Esse homem e essa mulher não são objetos, pois nos veem; porém, nada fazem para nos provocar, seduzir, convencer ou entremostrar alguma interioridade que não mais ousaríamos julgar. Percebem menos nossa presença do que se oferecem tranquilamente aos olhos do mundo: nossa presença é natural, e eles mesmos se acham naturais; são o que nós somos, e os olhares se trocam com igualdade por um valor comum.

HISTÓRIA DA VIDA PRIVADA 
I. DO IMPÉRIO ROMANO AO ANO MIL


Hoje em dia acreditamos na arbitrariedade dos costumes, no tempo da história e na finitude.
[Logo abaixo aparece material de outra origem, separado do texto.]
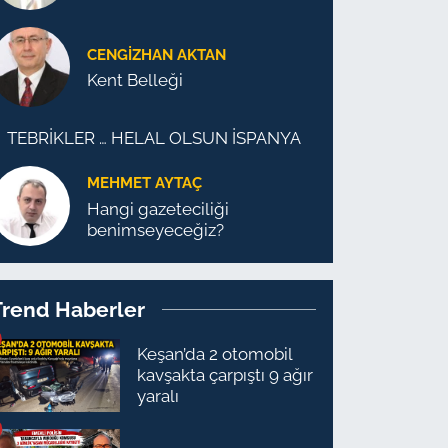
CENGİZHAN AKTAN
Kent Belleği
TEBRİKLER … HELAL OLSUN İSPANYA
MEHMET AYTAÇ
Hangi gazeteciliği
benimseyeceğiz?
Trend Haberler
Keşan’da 2 otomobil
kavşakta çarpıştı 9 ağır
yaralı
Para nos despertar do sonho humanista em que eles estão mergulhados basta um primeiro argumento, ainda exterior: esse homem e essa mulher eram ricos o bastante para mandar pintar seu retrato. Também são indivíduos apenas na aparência; seu retrato, que poderíamos tomar por uma foto instantânea, como que por acaso lhes fixou a identidade na faixa dos quarenta anos, em que se acabou de crescer e ainda não se começou a envelhecer. Não são seres de carne e osso, captados num momento qualquer de sua vida, mas os tipos individualizados de uma sociedade que quer ser ao mesmo tempo natural e ideal. O instante coincide com uma verdade sem idade, e o indivíduo é uma essência.